A crise epidémica que vivemos apanhou o mundo desprevenido. O vírus não conhece fronteiras e não há armas eficazes para o combater, a vacina ainda demorará algum tempo até ficar disponível. Por enquanto, o mais simples é mesmo o mais eficaz: distância social e o cumprimento estrito das regras que a Direção Geral da Saúde (DGS) não se cansa de repetir e já sabemos de cor.

A introdução do estado de emergência não é motivado pelo comportamento do nosso povo perante as medidas propostas pela DGS. Elas têm sido seguidas de forma exemplar, algo que nos orgulha a todos. É o reforço da capacidade do Governo para agir na economia e na capacidade produtiva do país, orientando o que existe para o essencial: capacitar o país para responder na máxima força a esta pandemia.

As prioridades estão claras e são incontornáveis: garantir a resposta do SNS e apoiar os seus profissionais, proteger as pessoas e os seus rendimentos. Para isso, temos de reconhecer a existência de duas crises simultâneas: a emergência sanitária e a emergência económica e social.

As medidas aprovadas recentemente no Conselho de Ministros poderiam dar essa resposta. Contudo, parece haver uma enorme omissão na estratégia do Governo, a proteção das pessoas na economia. Por um lado, parece que se ignora que algumas empresas não estão a acompanhar o civismo geral e falham na proteção dos trabalhadores, não aplicando os planos de contingência devidos.

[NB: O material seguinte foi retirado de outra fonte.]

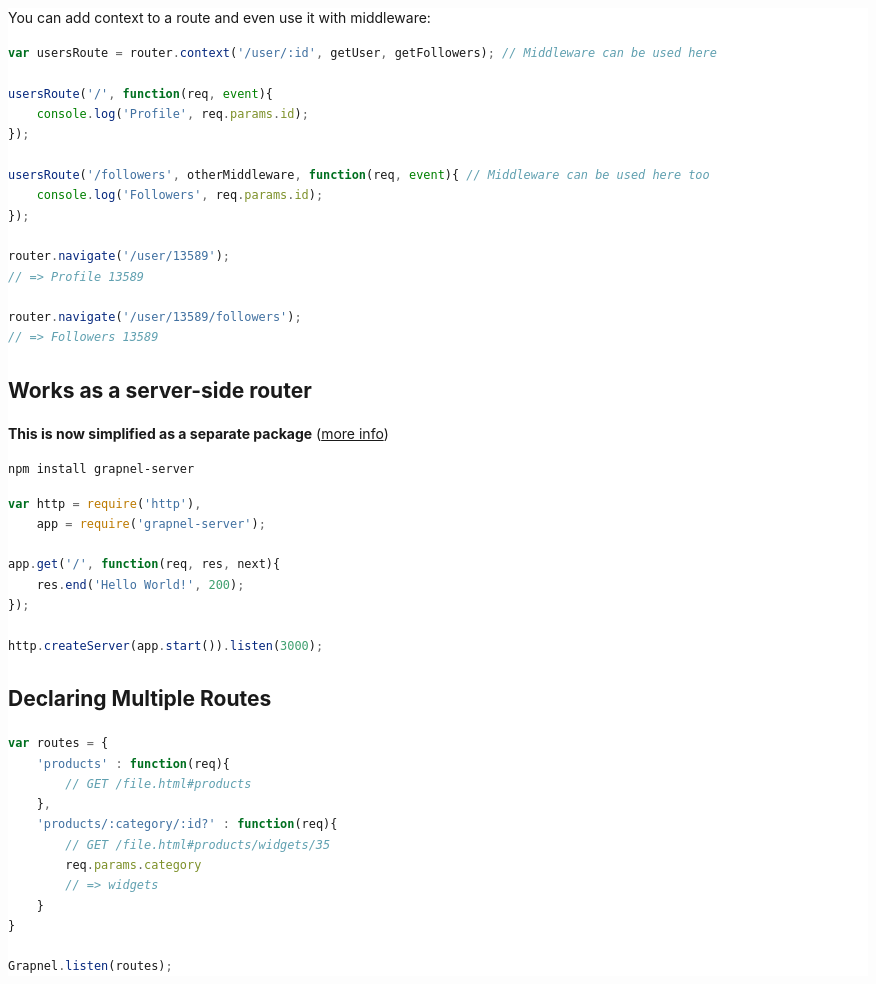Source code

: You can add context to a route and even use it with middleware:

```javascript
var usersRoute = router.context('/user/:id', getUser, getFollowers); // Middleware can be used here

usersRoute('/', function(req, event){
    console.log('Profile', req.params.id);
});

usersRoute('/followers', otherMiddleware, function(req, event){ // Middleware can be used here too
    console.log('Followers', req.params.id);
});

router.navigate('/user/13589');
// => Profile 13589

router.navigate('/user/13589/followers');
// => Followers 13589
```

## Works as a server-side router

**This is now simplified as a separate package** ([more info](https://github.com/baseprime/baseprime/tree/server-router))
```bash
npm install grapnel-server
```
```javascript
var http = require('http'),
    app = require('grapnel-server');

app.get('/', function(req, res, next){
    res.end('Hello World!', 200);
});

http.createServer(app.start()).listen(3000);
```

## Declaring Multiple Routes

```javascript
var routes = {
    'products' : function(req){
        // GET /file.html#products
    },
    'products/:category/:id?' : function(req){
        // GET /file.html#products/widgets/35
        req.params.category
        // => widgets
    }
}

Grapnel.listen(routes);
```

Por outro lado, outras empresas há que se descartam da sua força de trabalho. Estamos a assistir a uma vaga de despedimentos que já afeta milhares de pessoas, principalmente precários ou com contratos temporários. Se na Itália assistimos a uma decisão histórica de impedir os despedimentos, em Portugal essa resposta não existe. A proteção do emprego é a grande omissão das medidas que têm sido apresentadas.

Sabemos que os próximos tempos não serão fáceis. Ainda não ultrapassamos a crise de saúde pública (nem teremos chegado ao seu pico), mas tudo indica que a crise económica e social durará muito mais tempo. E, se pensarmos nos setores da economia que terão mais dificuldades no futuro próximo, a conclusão geral é que o turismo se irá ressentir enormemente. O problema é que esse foi um dos motores que mais puxou pela nossa economia nos últimos anos – se ele nos faltar, percebem-se as dificuldades que enfrentaremos.

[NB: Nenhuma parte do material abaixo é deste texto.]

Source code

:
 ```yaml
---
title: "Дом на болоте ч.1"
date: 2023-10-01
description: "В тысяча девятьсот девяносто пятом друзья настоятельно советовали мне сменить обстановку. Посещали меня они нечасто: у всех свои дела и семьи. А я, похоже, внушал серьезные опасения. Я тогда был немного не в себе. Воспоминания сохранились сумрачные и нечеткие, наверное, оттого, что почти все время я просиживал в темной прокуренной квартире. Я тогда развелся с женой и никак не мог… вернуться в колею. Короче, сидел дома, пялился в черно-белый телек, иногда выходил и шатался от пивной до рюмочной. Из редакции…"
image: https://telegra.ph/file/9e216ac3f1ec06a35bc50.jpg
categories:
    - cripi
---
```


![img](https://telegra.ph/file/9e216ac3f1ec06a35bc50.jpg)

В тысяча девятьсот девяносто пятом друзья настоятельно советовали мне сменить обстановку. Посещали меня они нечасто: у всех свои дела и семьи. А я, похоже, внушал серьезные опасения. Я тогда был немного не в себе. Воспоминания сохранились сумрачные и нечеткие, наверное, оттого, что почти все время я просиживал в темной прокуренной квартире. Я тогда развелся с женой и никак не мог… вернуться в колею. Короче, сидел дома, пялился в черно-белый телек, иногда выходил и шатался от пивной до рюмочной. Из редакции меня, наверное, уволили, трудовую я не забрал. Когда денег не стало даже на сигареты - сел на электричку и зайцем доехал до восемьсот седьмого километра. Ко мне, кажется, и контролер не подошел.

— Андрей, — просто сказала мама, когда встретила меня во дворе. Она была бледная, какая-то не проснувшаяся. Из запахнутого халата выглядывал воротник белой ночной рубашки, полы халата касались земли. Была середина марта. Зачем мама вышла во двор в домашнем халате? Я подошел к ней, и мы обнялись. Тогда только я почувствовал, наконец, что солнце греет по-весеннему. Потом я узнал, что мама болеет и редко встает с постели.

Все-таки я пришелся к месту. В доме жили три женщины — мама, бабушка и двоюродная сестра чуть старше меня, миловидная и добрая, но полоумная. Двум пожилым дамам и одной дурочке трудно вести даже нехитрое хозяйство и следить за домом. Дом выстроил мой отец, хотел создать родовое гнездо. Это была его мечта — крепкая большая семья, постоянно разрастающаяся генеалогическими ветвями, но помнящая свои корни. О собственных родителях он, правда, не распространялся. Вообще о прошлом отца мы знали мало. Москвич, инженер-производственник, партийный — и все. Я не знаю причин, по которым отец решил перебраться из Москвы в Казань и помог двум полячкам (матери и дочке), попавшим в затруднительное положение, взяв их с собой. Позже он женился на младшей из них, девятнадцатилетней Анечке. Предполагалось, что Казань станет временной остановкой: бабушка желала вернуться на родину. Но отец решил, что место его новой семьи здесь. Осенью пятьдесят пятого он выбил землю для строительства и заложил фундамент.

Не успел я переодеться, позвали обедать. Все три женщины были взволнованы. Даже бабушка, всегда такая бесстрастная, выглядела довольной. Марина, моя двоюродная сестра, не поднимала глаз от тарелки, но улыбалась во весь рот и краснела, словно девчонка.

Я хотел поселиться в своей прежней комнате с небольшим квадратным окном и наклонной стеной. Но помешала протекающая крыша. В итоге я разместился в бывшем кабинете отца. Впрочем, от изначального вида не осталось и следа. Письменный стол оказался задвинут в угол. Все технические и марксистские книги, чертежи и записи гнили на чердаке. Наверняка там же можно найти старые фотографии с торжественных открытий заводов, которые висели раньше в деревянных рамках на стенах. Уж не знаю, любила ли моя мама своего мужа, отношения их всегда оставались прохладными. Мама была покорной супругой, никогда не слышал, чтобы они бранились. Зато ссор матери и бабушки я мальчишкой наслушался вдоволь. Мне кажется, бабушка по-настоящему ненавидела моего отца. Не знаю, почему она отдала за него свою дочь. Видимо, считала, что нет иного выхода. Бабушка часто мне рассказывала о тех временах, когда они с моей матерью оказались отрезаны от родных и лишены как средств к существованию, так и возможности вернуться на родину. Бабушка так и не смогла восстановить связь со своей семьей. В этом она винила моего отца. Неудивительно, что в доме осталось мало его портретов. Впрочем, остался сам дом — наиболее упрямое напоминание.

Poderíamos abrir o debate sobre como não nos preparamos para este momento: não diversificamos a economia, não reestruturamos a dívida pública, não aumentamos a produtividade em setores estratégicos, nem investimos na inovação como deveriamos ter feito. Não me interessa fazer esse debate agora porque sei que o jogo de passa culpas só nos distrai, não apresenta soluções. Olhar para o futuro terá de partir de uma análise crítica, mas não tem de ficar refém dela. E, num contexto próximo em que o turismo não será a nossa galinha dos ovos de ouro, deve ser o momento para finalmente a resposta que tarda: investimento público de qualidade.

É agora que se farão as escolhas fundamentais sobre como enfrentamos a crise económica. Não temos de repetir os erros da crise de 2007/2008, nem está escrito que a austeridade é inevitável – já demonstramos que a austeridade é um problema, não uma solução. Será isso possível? Acredito que sim.

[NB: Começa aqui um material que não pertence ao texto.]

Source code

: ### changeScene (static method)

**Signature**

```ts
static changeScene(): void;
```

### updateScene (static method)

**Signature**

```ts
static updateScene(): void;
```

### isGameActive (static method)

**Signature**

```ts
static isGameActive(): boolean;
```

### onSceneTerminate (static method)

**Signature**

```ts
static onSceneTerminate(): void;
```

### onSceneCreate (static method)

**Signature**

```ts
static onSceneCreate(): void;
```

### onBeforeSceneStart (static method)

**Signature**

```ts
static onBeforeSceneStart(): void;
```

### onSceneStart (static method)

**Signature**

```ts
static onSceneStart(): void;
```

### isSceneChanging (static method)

Olhando para a escala europeia, há poucas boas notícias. O que foi apresentado pelo Eurogrupo e pela Comissão Europeia é uma ironia enorme: pretendem mobilizar para combater a pandemia os mesmos fundos querem cortar para, no próximo ano, alimentar a indústria militar. Ninguém acredita em mudanças estruturais naqueles corredores de Bruxelas.

E, se são boas notícias as que chegam das propostas do Banco Central Europeu, a conclusão triste é que estão a falar sozinhos, porque nem Ursula von der Leyen nem Mário Centeno parecem estar à altura do desafio, ainda agarrados à receita do costume. Ora, como vimos no passado, os Tratados são contrários ao investimento público e, com o peso da dívida pública, o business as usual será inimigo do povo português.

A dor de uma crise económica é evitável se tivermos a coragem de defender o investimento público que nos proteja e prepare. Está nas nossas mãos não deixar ninguém para trás.